(Extracted data entries)
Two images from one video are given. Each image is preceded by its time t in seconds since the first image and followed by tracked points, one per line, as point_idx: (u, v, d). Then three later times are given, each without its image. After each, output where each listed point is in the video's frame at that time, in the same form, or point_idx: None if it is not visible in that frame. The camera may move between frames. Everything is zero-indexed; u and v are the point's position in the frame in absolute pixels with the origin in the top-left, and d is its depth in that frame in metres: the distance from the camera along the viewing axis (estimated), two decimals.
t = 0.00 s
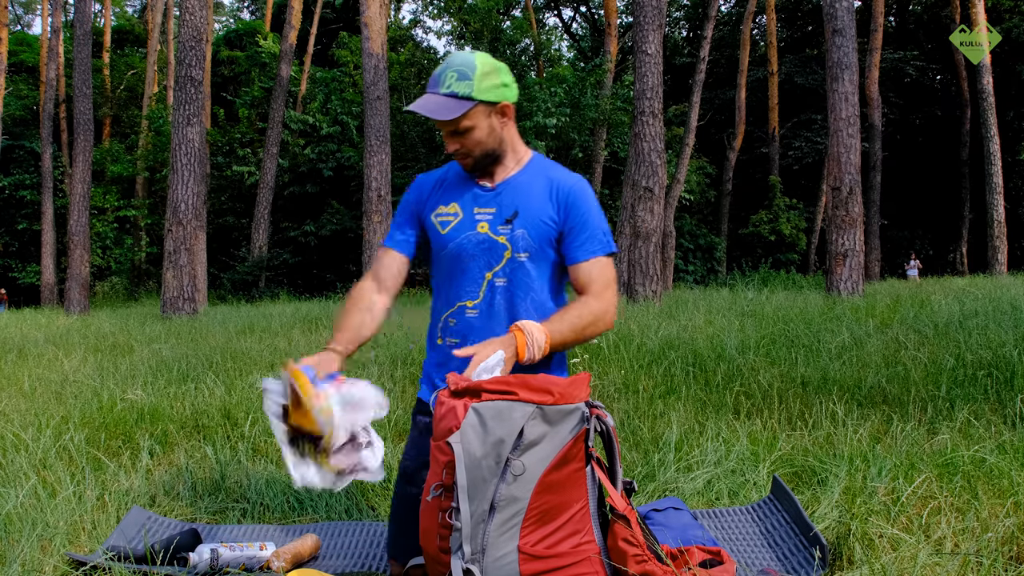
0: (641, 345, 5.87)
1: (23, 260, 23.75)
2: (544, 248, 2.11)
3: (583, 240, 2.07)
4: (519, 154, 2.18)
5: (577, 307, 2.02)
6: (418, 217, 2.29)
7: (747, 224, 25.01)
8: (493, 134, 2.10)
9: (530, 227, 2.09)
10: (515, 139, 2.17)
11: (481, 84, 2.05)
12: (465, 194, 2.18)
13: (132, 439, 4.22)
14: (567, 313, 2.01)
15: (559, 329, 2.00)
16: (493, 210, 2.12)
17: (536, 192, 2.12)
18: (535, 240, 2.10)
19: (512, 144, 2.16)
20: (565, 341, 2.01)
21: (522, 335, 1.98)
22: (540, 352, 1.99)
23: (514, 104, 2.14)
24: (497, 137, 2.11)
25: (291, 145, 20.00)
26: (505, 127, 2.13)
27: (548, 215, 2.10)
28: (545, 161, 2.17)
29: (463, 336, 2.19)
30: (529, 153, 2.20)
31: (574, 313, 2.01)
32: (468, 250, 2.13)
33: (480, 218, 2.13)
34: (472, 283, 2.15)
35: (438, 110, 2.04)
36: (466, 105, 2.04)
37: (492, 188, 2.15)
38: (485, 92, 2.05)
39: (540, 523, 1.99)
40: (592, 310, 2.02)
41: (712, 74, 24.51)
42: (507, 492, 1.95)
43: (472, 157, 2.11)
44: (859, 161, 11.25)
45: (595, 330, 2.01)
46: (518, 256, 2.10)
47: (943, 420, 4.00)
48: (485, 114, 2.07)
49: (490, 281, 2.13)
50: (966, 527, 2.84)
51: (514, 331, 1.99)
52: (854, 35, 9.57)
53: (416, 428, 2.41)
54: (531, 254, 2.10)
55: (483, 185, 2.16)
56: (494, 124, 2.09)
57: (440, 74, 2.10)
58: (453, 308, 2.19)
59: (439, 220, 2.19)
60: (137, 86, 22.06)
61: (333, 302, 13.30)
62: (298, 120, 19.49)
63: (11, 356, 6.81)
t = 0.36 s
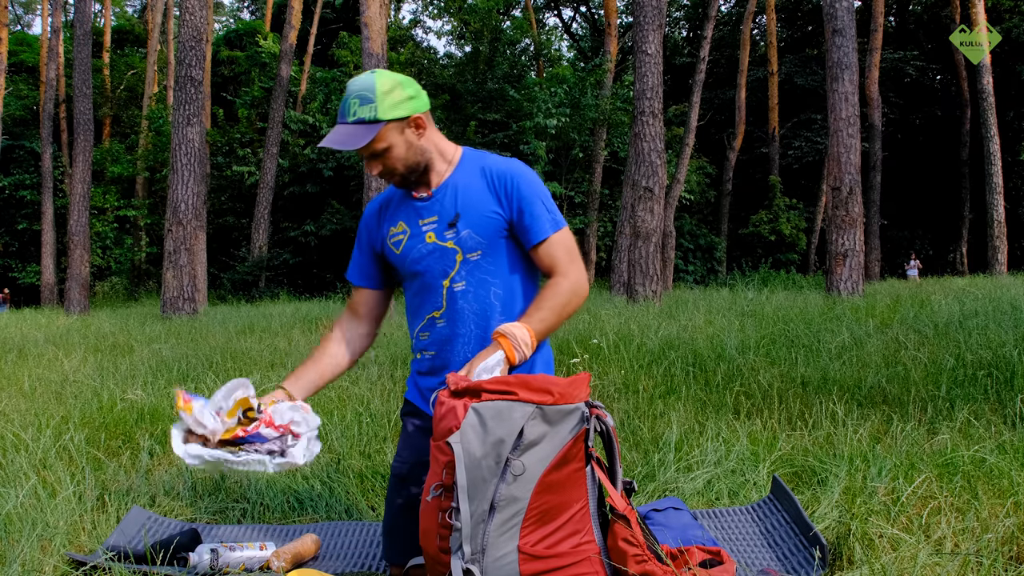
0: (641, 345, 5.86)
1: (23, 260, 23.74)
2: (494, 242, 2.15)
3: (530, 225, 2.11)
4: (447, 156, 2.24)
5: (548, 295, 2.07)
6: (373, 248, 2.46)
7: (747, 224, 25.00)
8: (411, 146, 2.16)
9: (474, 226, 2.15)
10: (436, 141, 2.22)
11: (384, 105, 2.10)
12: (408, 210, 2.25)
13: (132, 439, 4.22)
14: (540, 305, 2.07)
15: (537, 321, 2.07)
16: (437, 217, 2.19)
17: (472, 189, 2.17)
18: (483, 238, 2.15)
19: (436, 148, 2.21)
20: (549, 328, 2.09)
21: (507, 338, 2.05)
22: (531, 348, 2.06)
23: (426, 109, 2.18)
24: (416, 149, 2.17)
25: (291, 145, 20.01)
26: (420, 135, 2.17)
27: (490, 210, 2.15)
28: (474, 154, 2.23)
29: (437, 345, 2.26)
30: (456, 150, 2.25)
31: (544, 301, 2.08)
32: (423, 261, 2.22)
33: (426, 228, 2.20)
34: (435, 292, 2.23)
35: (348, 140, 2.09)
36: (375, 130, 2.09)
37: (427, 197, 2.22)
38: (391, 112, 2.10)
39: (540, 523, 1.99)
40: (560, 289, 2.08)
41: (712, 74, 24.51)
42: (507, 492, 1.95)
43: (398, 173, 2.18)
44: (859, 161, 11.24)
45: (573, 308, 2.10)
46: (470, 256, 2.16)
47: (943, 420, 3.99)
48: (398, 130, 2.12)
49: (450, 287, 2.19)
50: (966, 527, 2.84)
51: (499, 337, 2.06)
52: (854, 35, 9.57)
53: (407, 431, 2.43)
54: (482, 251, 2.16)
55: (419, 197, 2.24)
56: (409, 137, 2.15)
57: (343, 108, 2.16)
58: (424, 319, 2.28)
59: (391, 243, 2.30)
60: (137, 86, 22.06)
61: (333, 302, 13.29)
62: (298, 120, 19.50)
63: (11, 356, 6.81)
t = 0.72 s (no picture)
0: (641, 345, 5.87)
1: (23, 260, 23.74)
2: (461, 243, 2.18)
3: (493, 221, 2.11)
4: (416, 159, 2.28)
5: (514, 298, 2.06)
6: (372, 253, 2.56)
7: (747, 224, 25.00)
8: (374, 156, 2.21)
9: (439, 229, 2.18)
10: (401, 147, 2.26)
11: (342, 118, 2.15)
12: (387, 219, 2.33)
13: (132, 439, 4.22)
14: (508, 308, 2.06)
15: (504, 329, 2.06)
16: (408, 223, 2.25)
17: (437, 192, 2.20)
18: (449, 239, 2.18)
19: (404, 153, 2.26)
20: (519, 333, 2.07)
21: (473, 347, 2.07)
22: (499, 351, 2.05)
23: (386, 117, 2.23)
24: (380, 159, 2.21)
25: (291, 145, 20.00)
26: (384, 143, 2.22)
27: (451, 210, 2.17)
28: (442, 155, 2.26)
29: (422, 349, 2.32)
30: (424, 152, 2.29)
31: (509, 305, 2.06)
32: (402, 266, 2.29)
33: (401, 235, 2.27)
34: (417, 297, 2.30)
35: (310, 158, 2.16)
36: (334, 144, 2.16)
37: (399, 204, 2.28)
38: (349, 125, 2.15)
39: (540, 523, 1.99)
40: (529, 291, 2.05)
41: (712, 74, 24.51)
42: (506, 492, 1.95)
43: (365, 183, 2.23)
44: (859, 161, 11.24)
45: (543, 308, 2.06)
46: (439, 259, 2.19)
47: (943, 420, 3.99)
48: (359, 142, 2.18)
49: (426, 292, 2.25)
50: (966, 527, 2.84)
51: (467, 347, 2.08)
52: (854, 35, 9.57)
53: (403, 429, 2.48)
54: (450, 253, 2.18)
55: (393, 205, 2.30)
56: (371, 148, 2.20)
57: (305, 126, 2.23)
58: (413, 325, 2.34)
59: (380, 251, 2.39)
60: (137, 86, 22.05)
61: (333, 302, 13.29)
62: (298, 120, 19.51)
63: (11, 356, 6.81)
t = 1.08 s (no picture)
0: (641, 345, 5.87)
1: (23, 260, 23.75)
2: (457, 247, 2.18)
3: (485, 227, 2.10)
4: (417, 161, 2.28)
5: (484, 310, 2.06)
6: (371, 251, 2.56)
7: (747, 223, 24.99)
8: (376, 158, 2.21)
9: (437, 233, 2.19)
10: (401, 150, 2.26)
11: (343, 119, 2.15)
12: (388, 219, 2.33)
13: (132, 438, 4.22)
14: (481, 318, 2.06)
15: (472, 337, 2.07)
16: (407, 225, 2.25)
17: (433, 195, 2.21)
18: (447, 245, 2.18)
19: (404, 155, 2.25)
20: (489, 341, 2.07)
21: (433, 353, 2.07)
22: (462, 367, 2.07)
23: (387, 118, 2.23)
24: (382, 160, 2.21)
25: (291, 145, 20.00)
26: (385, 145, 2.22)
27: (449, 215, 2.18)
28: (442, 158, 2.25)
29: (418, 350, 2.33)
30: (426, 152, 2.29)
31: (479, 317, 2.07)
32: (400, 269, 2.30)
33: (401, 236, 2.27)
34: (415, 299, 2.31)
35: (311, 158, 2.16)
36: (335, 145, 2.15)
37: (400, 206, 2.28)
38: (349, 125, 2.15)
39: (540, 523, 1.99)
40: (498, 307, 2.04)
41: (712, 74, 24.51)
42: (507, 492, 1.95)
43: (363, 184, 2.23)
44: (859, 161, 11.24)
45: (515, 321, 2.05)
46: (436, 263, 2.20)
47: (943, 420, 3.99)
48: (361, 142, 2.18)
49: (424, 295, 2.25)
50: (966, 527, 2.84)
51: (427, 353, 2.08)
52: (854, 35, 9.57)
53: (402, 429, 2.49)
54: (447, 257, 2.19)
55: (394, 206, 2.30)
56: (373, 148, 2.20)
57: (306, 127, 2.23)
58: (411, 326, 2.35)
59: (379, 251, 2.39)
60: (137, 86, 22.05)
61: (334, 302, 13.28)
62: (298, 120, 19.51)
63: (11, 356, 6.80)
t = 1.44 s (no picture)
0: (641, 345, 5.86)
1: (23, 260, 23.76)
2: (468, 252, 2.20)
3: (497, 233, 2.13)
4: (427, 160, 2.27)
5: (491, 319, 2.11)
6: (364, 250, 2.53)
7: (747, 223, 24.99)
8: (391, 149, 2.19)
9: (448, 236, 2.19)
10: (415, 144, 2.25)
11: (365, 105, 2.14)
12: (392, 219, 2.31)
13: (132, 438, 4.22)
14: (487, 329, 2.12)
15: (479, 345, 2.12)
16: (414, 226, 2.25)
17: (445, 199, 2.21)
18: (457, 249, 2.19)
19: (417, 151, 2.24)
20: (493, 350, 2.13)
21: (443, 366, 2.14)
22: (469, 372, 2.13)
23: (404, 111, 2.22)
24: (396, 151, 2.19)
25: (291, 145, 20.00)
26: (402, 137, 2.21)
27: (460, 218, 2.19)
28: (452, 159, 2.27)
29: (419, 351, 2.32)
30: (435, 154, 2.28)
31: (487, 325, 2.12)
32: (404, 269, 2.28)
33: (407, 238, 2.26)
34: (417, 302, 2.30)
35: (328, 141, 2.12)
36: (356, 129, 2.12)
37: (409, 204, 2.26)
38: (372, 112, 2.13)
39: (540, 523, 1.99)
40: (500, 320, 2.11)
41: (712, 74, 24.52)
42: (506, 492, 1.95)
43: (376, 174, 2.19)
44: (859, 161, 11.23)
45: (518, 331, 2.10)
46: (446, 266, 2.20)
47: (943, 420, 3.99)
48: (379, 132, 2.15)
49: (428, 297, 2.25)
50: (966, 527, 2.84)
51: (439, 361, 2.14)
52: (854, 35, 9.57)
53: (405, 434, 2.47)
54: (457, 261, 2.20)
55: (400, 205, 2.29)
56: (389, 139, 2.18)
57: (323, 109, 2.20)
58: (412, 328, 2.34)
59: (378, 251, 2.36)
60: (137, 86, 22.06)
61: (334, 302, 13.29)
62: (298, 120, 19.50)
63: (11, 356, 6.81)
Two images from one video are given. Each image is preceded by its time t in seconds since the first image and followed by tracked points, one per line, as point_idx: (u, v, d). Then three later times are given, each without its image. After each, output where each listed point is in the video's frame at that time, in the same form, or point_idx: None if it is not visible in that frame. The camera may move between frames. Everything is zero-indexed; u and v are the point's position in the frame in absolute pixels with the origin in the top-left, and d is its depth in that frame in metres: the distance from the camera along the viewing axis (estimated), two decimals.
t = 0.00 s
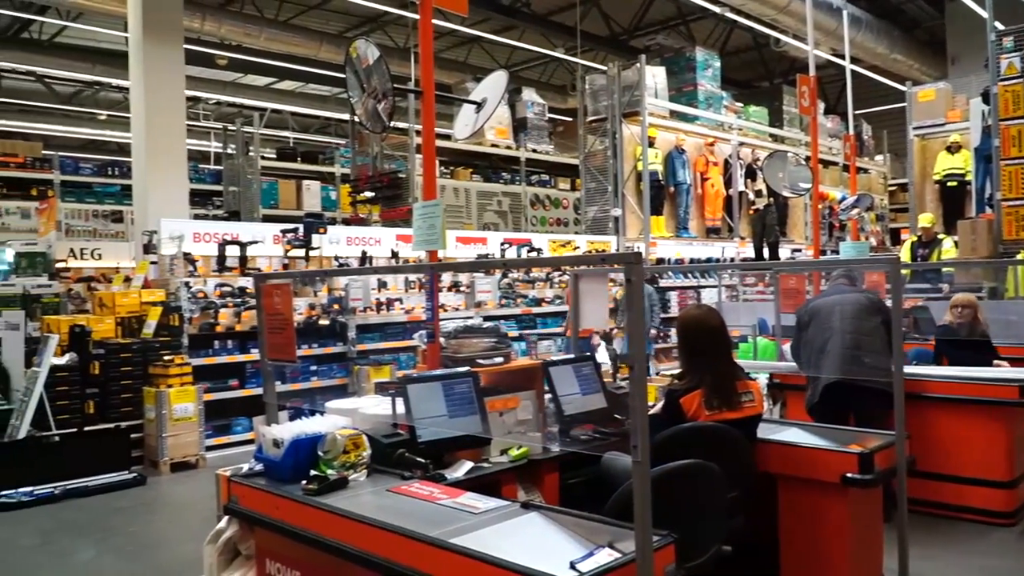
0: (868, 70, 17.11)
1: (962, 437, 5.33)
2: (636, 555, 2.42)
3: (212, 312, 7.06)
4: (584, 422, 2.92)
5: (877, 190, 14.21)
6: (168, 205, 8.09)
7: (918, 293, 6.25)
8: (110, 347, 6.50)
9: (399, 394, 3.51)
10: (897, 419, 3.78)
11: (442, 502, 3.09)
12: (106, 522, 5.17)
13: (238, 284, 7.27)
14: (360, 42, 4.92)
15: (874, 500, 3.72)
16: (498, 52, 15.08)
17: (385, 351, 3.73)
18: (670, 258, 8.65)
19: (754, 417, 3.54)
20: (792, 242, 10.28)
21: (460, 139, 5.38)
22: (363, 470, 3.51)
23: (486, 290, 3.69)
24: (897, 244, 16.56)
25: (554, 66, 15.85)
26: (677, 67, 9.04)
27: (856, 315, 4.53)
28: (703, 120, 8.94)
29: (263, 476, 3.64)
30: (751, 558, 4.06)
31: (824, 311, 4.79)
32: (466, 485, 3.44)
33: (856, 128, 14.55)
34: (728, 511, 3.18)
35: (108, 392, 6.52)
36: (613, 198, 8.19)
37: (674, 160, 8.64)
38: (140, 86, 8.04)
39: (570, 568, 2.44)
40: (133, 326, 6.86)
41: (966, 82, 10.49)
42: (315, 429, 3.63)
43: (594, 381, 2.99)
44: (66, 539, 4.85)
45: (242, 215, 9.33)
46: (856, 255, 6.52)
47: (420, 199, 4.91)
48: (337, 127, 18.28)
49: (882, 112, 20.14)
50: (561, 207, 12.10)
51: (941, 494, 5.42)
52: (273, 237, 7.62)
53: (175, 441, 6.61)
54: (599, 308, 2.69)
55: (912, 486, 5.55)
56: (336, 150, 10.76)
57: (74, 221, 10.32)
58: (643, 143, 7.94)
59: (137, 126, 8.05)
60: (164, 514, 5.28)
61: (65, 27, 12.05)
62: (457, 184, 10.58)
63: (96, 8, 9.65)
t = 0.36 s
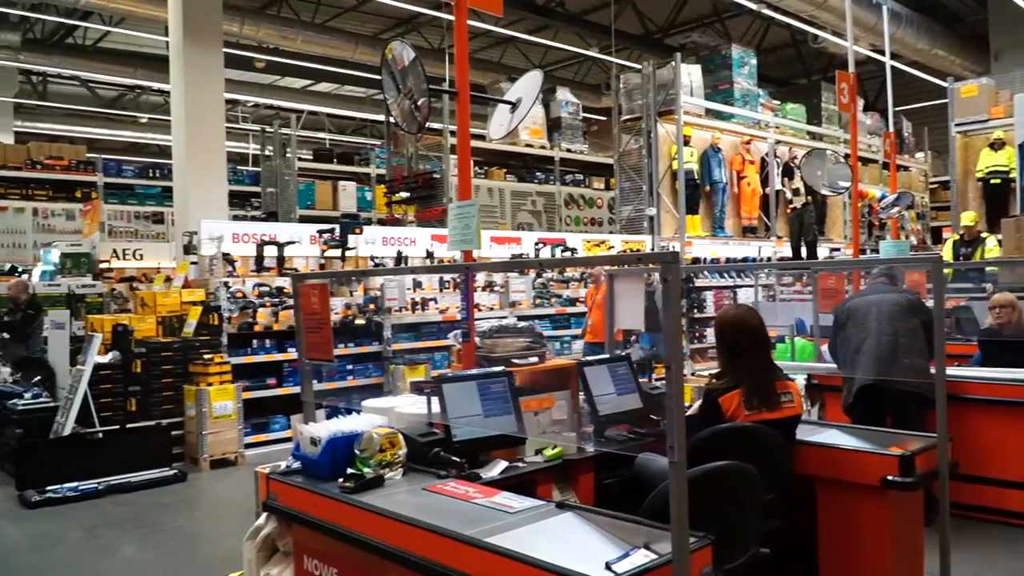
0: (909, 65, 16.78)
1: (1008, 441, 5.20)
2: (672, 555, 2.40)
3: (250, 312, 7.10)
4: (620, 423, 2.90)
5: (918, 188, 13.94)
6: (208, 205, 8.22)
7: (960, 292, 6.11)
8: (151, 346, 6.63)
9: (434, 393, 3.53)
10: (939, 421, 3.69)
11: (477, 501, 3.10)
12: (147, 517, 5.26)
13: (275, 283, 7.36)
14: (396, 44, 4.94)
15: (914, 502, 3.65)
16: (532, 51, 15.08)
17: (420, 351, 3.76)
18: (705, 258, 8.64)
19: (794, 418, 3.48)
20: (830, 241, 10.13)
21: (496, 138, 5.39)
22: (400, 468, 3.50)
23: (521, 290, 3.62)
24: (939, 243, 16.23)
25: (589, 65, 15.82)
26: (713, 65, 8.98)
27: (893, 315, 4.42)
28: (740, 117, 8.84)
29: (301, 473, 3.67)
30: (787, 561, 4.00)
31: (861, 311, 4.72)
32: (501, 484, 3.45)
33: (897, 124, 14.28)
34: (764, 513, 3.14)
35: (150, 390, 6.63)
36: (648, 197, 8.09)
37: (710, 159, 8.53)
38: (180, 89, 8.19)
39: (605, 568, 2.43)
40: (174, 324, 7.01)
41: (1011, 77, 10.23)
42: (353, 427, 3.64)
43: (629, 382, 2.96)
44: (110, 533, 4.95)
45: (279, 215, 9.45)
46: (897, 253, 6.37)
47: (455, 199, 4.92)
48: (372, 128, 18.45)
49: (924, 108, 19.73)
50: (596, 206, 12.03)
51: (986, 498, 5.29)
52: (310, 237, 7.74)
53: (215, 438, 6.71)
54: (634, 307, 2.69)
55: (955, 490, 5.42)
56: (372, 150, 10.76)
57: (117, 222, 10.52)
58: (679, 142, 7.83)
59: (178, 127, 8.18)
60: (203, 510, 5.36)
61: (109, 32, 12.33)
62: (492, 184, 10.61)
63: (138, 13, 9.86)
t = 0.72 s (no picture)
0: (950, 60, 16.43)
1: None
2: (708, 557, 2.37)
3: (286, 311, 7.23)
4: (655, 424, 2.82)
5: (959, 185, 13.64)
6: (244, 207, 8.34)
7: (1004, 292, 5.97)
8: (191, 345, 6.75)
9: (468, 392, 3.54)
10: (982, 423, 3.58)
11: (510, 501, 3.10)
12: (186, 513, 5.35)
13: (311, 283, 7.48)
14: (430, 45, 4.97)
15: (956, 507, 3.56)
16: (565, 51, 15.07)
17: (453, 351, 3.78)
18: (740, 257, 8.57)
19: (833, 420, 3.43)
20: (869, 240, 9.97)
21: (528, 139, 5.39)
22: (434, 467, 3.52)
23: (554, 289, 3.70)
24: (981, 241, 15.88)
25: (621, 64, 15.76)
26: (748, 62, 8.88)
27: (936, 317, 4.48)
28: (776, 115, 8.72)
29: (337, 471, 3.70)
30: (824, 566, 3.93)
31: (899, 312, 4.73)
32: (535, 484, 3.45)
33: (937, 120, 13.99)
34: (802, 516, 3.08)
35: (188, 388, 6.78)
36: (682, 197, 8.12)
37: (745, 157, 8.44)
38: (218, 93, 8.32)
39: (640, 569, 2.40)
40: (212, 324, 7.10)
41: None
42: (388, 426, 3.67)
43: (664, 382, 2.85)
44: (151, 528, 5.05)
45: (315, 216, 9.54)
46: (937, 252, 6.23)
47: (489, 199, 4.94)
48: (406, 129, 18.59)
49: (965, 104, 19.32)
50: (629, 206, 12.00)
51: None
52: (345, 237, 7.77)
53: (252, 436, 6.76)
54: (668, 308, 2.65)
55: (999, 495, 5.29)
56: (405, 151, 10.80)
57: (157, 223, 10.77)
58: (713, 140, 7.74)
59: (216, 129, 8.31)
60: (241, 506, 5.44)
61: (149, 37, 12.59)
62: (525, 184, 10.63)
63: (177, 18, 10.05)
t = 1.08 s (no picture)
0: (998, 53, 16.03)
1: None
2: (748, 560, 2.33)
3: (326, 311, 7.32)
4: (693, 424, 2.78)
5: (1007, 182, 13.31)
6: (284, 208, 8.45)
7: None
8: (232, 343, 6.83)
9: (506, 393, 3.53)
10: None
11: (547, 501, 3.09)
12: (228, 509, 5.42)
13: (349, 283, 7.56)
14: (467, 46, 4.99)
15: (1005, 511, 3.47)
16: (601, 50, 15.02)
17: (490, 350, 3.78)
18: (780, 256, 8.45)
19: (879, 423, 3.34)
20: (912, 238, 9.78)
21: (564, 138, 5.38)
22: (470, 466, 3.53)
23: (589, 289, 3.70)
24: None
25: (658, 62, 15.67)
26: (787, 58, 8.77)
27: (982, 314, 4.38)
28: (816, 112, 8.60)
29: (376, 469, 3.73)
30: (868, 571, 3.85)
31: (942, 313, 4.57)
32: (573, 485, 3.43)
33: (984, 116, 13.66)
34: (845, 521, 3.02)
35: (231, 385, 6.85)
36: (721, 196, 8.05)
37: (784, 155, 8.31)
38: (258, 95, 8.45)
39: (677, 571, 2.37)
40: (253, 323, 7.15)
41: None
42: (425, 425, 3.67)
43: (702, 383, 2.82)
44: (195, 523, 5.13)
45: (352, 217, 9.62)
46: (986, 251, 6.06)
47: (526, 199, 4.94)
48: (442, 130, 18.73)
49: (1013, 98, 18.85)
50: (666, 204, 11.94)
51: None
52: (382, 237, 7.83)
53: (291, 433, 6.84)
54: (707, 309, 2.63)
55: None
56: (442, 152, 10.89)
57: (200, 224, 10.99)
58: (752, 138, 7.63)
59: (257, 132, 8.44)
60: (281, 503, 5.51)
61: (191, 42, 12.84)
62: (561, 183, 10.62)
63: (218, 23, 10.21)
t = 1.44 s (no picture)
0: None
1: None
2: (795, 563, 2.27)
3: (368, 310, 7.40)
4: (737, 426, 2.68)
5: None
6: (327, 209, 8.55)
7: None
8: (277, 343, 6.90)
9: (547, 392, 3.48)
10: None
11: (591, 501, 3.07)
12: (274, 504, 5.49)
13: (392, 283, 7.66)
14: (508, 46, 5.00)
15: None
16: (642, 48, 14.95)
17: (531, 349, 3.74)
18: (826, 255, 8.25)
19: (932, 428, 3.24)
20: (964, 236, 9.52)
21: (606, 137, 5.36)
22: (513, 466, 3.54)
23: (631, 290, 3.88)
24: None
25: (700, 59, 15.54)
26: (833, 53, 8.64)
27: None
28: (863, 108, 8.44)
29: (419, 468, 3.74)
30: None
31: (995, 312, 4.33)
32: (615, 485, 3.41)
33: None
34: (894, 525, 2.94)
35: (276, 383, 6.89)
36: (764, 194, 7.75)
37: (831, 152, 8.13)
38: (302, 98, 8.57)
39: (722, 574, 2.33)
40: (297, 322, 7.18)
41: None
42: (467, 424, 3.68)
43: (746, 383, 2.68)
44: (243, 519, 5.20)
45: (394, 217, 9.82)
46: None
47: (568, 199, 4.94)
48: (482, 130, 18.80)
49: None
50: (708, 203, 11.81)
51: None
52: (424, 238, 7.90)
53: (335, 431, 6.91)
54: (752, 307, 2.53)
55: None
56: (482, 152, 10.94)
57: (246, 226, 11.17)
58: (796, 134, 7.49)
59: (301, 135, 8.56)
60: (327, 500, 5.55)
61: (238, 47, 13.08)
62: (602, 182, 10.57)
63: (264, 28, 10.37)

▶ [WORK ORDER] What's needed is an exact copy of the lines above from the one with "37: (409, 204, 2.26)" through the one with "25: (554, 66, 15.85)", both included; the pictures stay out.

▶ [RESULT OF THE EXERCISE]
37: (409, 204, 2.26)
38: (372, 112, 2.13)
39: (540, 523, 1.99)
40: (500, 320, 2.11)
41: (712, 74, 24.52)
42: (506, 492, 1.95)
43: (376, 174, 2.19)
44: (859, 161, 11.23)
45: (518, 331, 2.10)
46: (446, 266, 2.20)
47: (943, 420, 3.99)
48: (379, 132, 2.15)
49: (428, 297, 2.25)
50: (966, 527, 2.84)
51: (439, 361, 2.14)
52: (854, 35, 9.57)
53: (405, 434, 2.47)
54: (457, 261, 2.20)
55: (400, 205, 2.29)
56: (389, 139, 2.18)
57: (323, 109, 2.20)
58: (412, 328, 2.34)
59: (378, 251, 2.36)
60: (137, 86, 22.06)
61: (334, 302, 13.29)
62: (298, 120, 19.50)
63: (11, 356, 6.81)
Two images from one video are given. Each image is preceded by its time t in seconds since the first image and followed by tracked points, one per line, as point_idx: (u, v, d). Then three later times are given, each without its image. After each, output where each listed point is in the video's frame at that time, in the same form, or point_idx: None if it is not visible in that frame. The camera may move between frames. Everything is zero-indexed; u and v are the point's position in the frame in absolute pixels with the origin in the top-left, and d is its depth in that frame in metres: the distance from the camera along the viewing axis (estimated), two decimals.
t = 0.00 s
0: (868, 70, 17.11)
1: (962, 437, 5.33)
2: (636, 555, 2.42)
3: (212, 312, 7.06)
4: (584, 422, 2.92)
5: (877, 190, 14.21)
6: (168, 205, 8.09)
7: (918, 293, 6.25)
8: (110, 347, 6.50)
9: (399, 394, 3.51)
10: (897, 419, 3.78)
11: (442, 502, 3.09)
12: (106, 522, 5.17)
13: (238, 284, 7.27)
14: (360, 42, 4.92)
15: (874, 500, 3.72)
16: (498, 52, 15.08)
17: (385, 351, 3.73)
18: (670, 258, 8.65)
19: (754, 417, 3.54)
20: (792, 242, 10.28)
21: (460, 139, 5.38)
22: (363, 470, 3.51)
23: (486, 290, 3.69)
24: (897, 244, 16.56)
25: (554, 66, 15.85)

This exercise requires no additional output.